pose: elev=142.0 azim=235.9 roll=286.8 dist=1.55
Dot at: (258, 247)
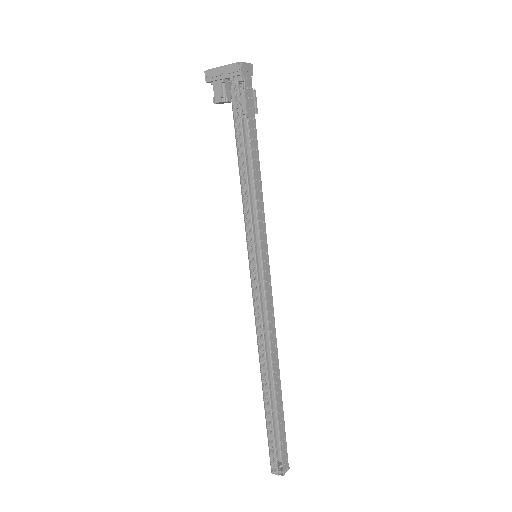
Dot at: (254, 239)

--

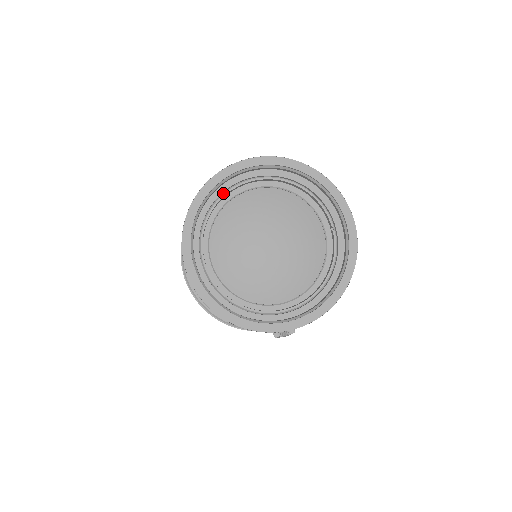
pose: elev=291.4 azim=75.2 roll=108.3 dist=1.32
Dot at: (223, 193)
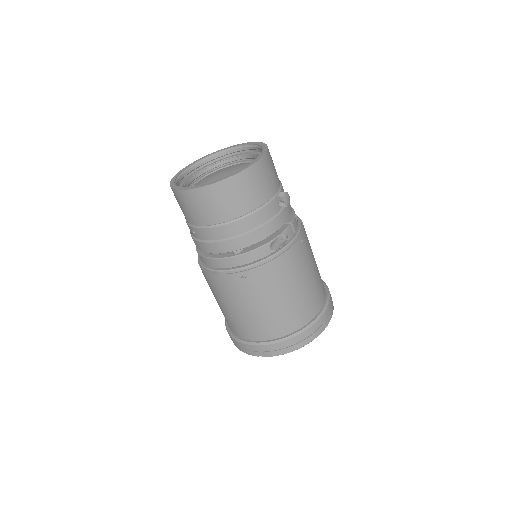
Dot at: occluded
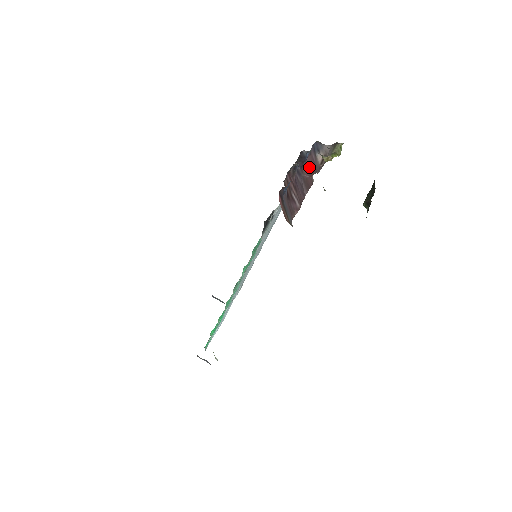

**To be done**
Please print the stretch of rows from the line containing "pose: elev=142.0 azim=235.9" through the line containing "Dot at: (254, 239)", leaving the pictures out.

**Solution to this task**
pose: elev=142.0 azim=235.9 roll=286.8 dist=1.55
Dot at: (258, 247)
Dot at: (254, 239)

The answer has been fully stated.